Modern technology makes it pretty difficult for a person to drop off the face of the Earth. We leave such large digital footprints everywhere we go that if you suddenly stop tweeting or Facebooking, a lot of folks are going to notice. That wasn't always the case.
As recently as the 1990s, vanishing forever used to be as simple as leaving your hometown without telling anyone or hiding in your boyfriend's closet, resulting in a whole mess of confusion when you showed up again years later, completely oblivious to how everyone thought you were totally dead, and may or may not have replaced you with an entirely different person. What we're trying to say is that missing persons cases used to get super weird.

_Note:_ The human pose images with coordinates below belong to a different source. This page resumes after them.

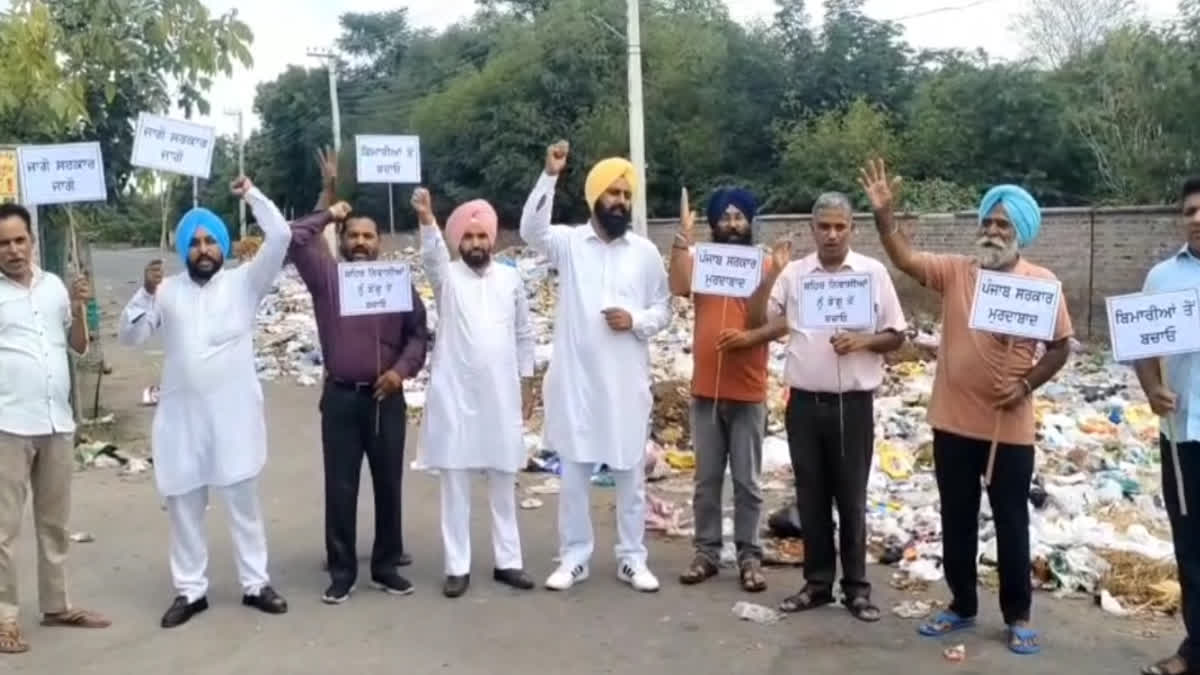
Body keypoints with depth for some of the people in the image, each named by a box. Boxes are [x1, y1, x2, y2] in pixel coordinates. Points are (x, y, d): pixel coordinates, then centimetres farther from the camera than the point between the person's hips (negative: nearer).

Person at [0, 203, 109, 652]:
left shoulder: (54, 285, 9)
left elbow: (79, 346, 15)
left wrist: (79, 309, -1)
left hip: (57, 421, 5)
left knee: (55, 521, 15)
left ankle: (56, 604, 27)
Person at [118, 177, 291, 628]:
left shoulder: (245, 282, 3)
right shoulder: (168, 291, 8)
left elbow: (280, 237, -7)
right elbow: (129, 337, 4)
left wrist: (252, 195, -4)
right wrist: (146, 293, -9)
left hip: (234, 411, -2)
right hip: (182, 413, 2)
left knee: (243, 501, 8)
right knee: (184, 505, 9)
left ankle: (255, 583, 18)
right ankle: (190, 590, 20)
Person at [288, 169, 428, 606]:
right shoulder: (325, 276, 4)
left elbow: (417, 333, 5)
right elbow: (293, 239, -6)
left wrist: (402, 369, -10)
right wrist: (327, 215, 5)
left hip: (386, 397, 1)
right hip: (340, 397, -1)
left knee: (389, 484, 8)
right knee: (340, 487, 3)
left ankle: (387, 567, 20)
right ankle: (341, 572, 14)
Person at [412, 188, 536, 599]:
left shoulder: (511, 278, 6)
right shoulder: (446, 276, -1)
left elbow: (524, 335, 11)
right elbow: (431, 255, -25)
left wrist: (526, 383, 9)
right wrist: (426, 219, -44)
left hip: (501, 396, 2)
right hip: (455, 396, -2)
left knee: (504, 483, 10)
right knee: (455, 485, 4)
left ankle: (508, 562, 21)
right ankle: (457, 567, 14)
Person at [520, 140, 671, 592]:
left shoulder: (645, 251, 5)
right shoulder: (568, 242, 1)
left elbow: (664, 309, 8)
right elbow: (531, 230, -20)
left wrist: (636, 320, -12)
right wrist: (550, 176, -28)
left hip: (627, 382, 1)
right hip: (576, 379, -1)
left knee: (631, 475, 9)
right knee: (574, 475, 7)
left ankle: (632, 559, 21)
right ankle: (574, 558, 20)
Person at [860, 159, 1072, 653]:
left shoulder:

A "Missing" Child Is Mistakenly Taken Away From His Mother And Given To The Wrong Family
Dunbar Family Collection
In 1912, four-year-old Bobby Dunbar vanished during a trip with his wealthy family at Swayze Lake in Louisiana, and the nation lost its fucking mind. Hundreds of volunteer rescuers scoured the swamp, dissecting alligators and dynamiting the water in hopes of uncovering little Bobby's body, but failed to turn anything up. Thankfully, eight months later, the Dunbar family received some shockingly good news: A child resembling Bobby had been found in Mississippi, travelling in the company of a drifter named William Cantwell Winters.
Dunbar Family Collection
Back in the days when not having a mustache made people suspect you were a pedophile.
Winters claimed the boy was his nephew, Bruce, the son of his brother and a family servant named Julia Anderson. However, the Dunbar family became convinced that Bruce was their missing Bobby. He had a burn scar on his left foot, just like Bobby, as well as a similar mole. And really, don't all of us have nothing but vague ideas of what our immediate family looks like, save for a few distinguishing marks?
Julia Anderson, for her part, stubbornly insisted that Bruce was her son. Historically, disputes over the parenthood of a child are resolved using empirical evidence or, like, proving one of the alleged parents is really a child-stealing robot or something. But in the case of "wealthy, well-respected family v. unwed servant woman," the court skipped the whole "evidence" thing and awarded custody of the boy to the Dunbars.
The Day Book
Many reporters invoked King Solomon, because back then,
"maybe hack the kid in two" was legitimate, responsible journalism.